Understanding Adversarial Attacks in Machine Learning

Aug 1, 2024

Adversarial Attacks in Machine Learning

Classifier Outcomes

  • Classifiers produce four outcomes:
    • True Positive: Correct positive prediction
    • True Negative: Correct negative prediction
    • False Positive: Incorrect positive prediction; known as Type I Error
    • False Negative: Incorrect negative prediction; known as Type II Error
  • For more information, refer to the video on Classification Metrics and Evaluation.
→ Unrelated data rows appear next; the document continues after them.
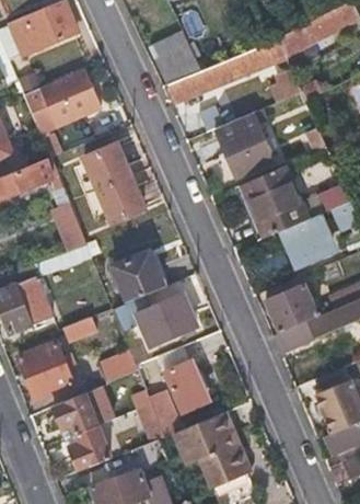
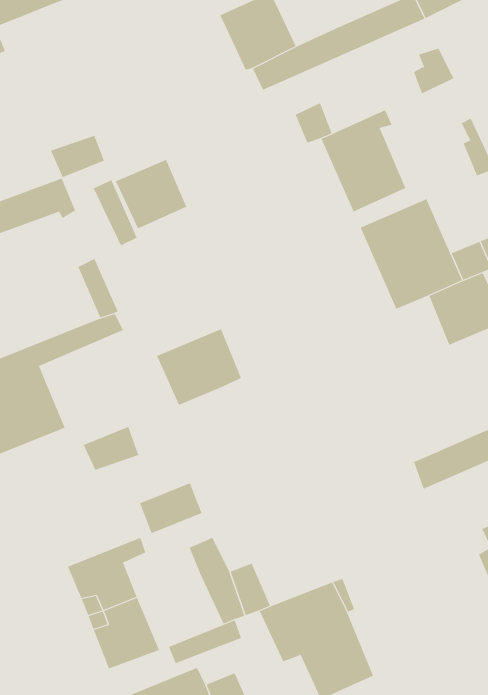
building: [22,68,100,129] -> none
building: [98,174,144,221] -> none
building: [268,283,317,334] -> none
building: [113,290,197,343] -> none
building: [20,342,73,399] -> none
building: [167,359,209,409] -> none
Inconsistencies in Classifiers

  • All trained classifiers may have inconsistencies with an authoritative classifier (Oracle).
  • Humans often act as Oracles.
  • Adversarial attacks exploit these inconsistencies to increase classifier errors.

Types of Adversarial Attacks

Type I Adversarial Attack

  • Aims to increase False Positives.
  • Requires significant modification of input so that it appears as a different class to the Oracle but is misclassified by the trained classifier.
  • Achieved using techniques such as Autoencoders and GANs.
  • Example: Changing an input digit significantly so it looks like an 8, but the model misclassifies it as a 3.
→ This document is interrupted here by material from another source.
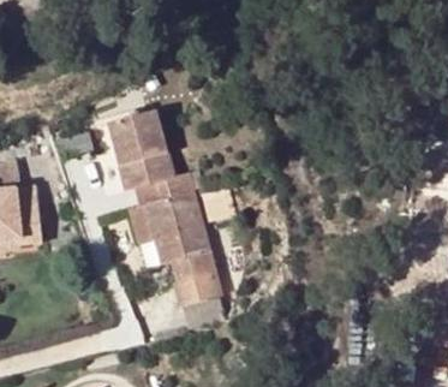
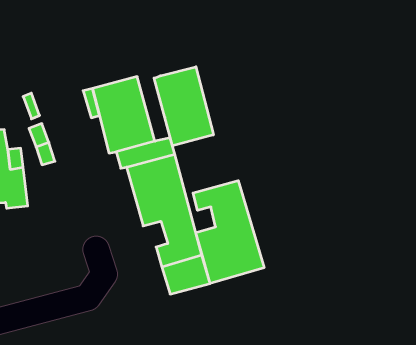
building: none -> [154,67,213,146]
building: none -> [193,181,264,284]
Type II Adversarial Attack

  • Aims to increase False Negatives.
  • Involves producing instances that look the same to the Oracle but are classified differently by the trained classifier.
  • Typically requires minimal change, often just adding noise to input.
  • Example: Adding noise to a digit image so the trained model misclassifies it as an 8 while a human recognizes it as the same digit.

Differences Between Type I and Type II Attacks

  • Type II Attack: Moves data points using unnecessary features (e.g., x(3)), resulting in a false negative.
  • Type I Attack: Moves data points using missing features (e.g., x(2)), leading to a false positive.
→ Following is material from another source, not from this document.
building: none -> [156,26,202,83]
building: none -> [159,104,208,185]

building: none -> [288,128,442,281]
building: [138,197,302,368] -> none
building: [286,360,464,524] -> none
Defensive Strategies Against Adversarial Attacks

  1. Adversarial Training:

    • Incorporate adversarial examples during training to help the model recognize and resist them.
    • Mix of Type I and Type II attacks to reduce their success rates.
  2. Ensemble Models:

    • Use multiple classifiers to increase robustness.
    • Feature Squeezing: Reduce number of features and classify the compressed input, comparing results from multiple classifiers to detect adversarial inputs.

Conclusion

  • Overview of adversarial attacks and their types.
  • Differences between Type I and Type II attacks.
  • Discussion of defensive strategies to protect classifiers.